→ **Given instruction a**:
Starting at the line that contains "common name: Eurasian coot" and ending at the line that contains "common name: Cheatgrass", output those lines of the rows below as a JSON list of strings, one string per line, with blank lines dropped.

→ **Supplied passage**:
>> Start
# Difference between a pygmy and a nigerian dwarf?



## Nubiansrus1

I have mostly larger breed dairy goats but I have a few smaller breeds that Ive been wanting to breed but have been unable too. Im looking into getting a smaller buck/buckling. I have both pygmys and NDs and probably some are a mix of both. That doesnt really bother me, nor does if they are registered or not. I would like to get dairy though and not meat if I am gonna purchase anymore. I found a craiglist ad for a 7 month old doe and buck, the doe is probably pregnant and they are a darn good price. I just wanna know how I tell if they are pygmy or ND. The seller thinks they are pygmy but I lean toward ND. I will work on pics...


Let me clarify. I know pygmy is a meat goat and ND are dairy... I mean as far as looks how do you tell em apart lol


----------



## myfainters

They have different heads. Also a Pygmy has tiny little legs and is WIDE a true dwarf in that their body is a normal size for a small breed but their legs are very short. ... a Nigie has longer legs and a much more refined body type. 

I don't raise either one so I may be WAY off... but that is how I tell the difference. LOL


----------



## KW Farms

A pygmy SHOULD be cobby, heavy boned, thick, etc. A nigerian dwarf should look like a mini version of a regular dairy goat, very well proportioned, refined. So think of an alpine...now just put that in a small version...that's what a nigerian should look like. A pygmy generally will be quite a bit stockier with more muscling, bigger boned, wider head, etc.
>> End
→ **Records to process**:
>> Start
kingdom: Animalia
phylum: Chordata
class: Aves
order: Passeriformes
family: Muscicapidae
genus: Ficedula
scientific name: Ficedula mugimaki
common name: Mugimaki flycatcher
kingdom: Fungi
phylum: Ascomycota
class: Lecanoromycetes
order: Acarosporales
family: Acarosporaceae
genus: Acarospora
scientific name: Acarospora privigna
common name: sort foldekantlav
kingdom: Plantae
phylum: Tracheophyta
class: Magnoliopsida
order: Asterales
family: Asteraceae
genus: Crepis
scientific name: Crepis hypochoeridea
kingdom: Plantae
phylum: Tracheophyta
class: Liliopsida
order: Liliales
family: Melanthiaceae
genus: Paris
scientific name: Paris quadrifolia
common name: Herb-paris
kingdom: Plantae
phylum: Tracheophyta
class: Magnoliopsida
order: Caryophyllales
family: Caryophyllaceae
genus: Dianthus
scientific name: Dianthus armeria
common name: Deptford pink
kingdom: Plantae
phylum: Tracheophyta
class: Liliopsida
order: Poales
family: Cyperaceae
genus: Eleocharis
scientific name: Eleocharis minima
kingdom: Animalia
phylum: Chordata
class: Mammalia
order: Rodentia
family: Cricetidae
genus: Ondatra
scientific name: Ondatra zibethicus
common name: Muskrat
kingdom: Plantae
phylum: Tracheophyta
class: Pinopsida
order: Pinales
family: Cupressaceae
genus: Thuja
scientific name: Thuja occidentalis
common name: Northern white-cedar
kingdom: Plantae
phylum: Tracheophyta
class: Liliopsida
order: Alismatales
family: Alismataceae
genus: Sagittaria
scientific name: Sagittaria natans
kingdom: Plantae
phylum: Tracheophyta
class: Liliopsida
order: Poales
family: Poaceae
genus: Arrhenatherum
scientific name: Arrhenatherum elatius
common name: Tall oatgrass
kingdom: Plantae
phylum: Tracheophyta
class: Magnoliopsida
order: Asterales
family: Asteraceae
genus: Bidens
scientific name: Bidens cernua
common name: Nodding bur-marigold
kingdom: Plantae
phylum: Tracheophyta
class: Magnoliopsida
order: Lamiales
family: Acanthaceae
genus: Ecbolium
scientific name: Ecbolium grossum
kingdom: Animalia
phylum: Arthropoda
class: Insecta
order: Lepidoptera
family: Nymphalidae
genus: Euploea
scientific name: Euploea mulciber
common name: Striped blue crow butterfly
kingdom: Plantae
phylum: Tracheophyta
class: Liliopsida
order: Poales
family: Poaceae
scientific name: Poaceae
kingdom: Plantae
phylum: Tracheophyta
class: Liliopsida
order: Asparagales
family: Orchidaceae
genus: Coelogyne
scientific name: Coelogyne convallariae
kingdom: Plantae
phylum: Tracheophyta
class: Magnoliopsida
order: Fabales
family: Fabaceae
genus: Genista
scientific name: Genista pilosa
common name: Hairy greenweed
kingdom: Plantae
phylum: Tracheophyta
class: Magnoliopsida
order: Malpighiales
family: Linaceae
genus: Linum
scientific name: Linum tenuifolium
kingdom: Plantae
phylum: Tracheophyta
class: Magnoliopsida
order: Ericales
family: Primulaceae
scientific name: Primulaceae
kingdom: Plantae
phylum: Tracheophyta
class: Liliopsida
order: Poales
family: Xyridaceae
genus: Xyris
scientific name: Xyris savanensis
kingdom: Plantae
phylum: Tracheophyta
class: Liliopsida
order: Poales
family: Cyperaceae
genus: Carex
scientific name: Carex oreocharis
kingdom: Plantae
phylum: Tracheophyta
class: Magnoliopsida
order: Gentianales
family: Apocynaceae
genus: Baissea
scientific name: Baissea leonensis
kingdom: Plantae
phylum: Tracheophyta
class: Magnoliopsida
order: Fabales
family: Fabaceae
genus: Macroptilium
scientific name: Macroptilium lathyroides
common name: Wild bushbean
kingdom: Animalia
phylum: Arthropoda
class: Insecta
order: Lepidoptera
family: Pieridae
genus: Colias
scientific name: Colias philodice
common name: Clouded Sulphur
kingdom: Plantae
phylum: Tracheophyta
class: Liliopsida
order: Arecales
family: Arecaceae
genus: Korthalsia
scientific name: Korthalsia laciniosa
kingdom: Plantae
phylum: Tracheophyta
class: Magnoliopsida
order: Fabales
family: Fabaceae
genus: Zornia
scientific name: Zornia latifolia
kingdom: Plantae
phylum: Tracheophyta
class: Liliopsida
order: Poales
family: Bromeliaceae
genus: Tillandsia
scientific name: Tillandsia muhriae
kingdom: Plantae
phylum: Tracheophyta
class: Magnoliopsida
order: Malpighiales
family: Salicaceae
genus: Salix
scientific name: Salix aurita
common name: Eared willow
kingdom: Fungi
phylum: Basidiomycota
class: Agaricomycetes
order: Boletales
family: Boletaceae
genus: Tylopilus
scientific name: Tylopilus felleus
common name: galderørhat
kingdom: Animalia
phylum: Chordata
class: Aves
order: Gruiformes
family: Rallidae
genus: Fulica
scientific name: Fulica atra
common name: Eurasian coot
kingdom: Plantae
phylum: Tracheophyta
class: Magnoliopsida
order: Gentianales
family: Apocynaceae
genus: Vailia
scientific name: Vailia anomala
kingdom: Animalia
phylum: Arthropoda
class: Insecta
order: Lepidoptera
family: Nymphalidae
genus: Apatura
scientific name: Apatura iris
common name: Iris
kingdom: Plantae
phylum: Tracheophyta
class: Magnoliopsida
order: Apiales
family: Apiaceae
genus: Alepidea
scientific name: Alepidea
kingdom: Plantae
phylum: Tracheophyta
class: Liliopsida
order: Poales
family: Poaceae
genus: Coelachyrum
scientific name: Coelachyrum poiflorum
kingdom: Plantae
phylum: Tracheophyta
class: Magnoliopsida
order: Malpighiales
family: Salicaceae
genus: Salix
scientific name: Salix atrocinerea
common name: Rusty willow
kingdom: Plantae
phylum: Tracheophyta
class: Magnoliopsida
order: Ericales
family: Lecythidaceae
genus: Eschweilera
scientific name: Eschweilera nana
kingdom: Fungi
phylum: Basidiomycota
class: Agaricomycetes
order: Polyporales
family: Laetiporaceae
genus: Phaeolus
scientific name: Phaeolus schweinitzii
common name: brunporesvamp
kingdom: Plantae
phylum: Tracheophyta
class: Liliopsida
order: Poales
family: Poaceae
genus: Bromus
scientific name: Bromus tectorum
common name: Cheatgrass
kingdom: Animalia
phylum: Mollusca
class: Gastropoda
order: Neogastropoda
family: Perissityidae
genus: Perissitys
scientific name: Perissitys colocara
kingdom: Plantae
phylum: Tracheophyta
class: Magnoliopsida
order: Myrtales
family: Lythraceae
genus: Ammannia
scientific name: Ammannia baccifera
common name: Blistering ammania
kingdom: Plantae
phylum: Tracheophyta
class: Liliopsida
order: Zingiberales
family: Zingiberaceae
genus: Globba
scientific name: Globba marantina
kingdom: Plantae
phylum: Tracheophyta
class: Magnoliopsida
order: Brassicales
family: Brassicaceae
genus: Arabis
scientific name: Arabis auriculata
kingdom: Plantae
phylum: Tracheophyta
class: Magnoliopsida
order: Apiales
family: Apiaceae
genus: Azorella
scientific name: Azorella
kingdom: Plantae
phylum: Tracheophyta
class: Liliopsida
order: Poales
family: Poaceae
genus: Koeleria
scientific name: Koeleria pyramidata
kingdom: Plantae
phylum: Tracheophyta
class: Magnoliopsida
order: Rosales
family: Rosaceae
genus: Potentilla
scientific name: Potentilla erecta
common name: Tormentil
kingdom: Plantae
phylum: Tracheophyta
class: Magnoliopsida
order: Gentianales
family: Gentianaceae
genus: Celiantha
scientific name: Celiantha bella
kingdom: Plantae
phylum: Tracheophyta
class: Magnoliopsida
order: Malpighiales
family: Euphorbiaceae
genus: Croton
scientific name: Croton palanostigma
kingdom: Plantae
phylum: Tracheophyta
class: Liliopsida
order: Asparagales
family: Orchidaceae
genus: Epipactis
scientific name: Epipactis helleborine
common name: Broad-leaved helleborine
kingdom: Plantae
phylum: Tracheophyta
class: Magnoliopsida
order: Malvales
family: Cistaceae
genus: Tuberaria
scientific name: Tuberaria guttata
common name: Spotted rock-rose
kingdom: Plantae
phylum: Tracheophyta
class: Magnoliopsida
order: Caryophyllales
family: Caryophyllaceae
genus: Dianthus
>> End
→ **Given instruction b**:
List the username of every poster in the pygmy versus Nigerian dwarf thread above.

→ **Written response a**:
[
  "common name: Eurasian coot",
  "kingdom: Plantae",
  "phylum: Tracheophyta",
  "class: Magnoliopsida",
  "order: Gentianales",
  "family: Apocynaceae",
  "genus: Vailia",
  "scientific name: Vailia anomala",
  "kingdom: Animalia",
  "phylum: Arthropoda",
  "class: Insecta",
  "order: Lepidoptera",
  "family: Nymphalidae",
  "genus: Apatura",
  "scientific name: Apatura iris",
  "common name: Iris",
  "kingdom: Plantae",
  "phylum: Tracheophyta",
  "class: Magnoliopsida",
  "order: Apiales",
  "family: Apiaceae",
  "genus: Alepidea",
  "scientific name: Alepidea",
  "kingdom: Plantae",
  "phylum: Tracheophyta",
  "class: Liliopsida",
  "order: Poales",
  "family: Poaceae",
  "genus: Coelachyrum",
  "scientific name: Coelachyrum poiflorum",
  "kingdom: Plantae",
  "phylum: Tracheophyta",
  "class: Magnoliopsida",
  "order: Malpighiales",
  "family: Salicaceae",
  "genus: Salix",
  "scientific name: Salix atrocinerea",
  "common name: Rusty willow",
  "kingdom: Plantae",
  "phylum: Tracheophyta",
  "class: Magnoliopsida",
  "order: Ericales",
  "family: Lecythidaceae",
  "genus: Eschweilera",
  "scientific name: Eschweilera nana",
  "kingdom: Fungi",
  "phylum: Basidiomycota",
  "class: Agaricomycetes",
  "order: Polyporales",
  "family: Laetiporaceae",
  "genus: Phaeolus",
  "scientific name: Phaeolus schweinitzii",
  "common name: brunporesvamp",
  "kingdom: Plantae",
  "phylum: Tracheophyta",
  "class: Liliopsida",
  "order: Poales",
  "family: Poaceae",
  "genus: Bromus",
  "scientific name: Bromus tectorum",
  "common name: Cheatgrass"
]

→ **Written response b**:
Nubiansrus1, myfainters, KW Farms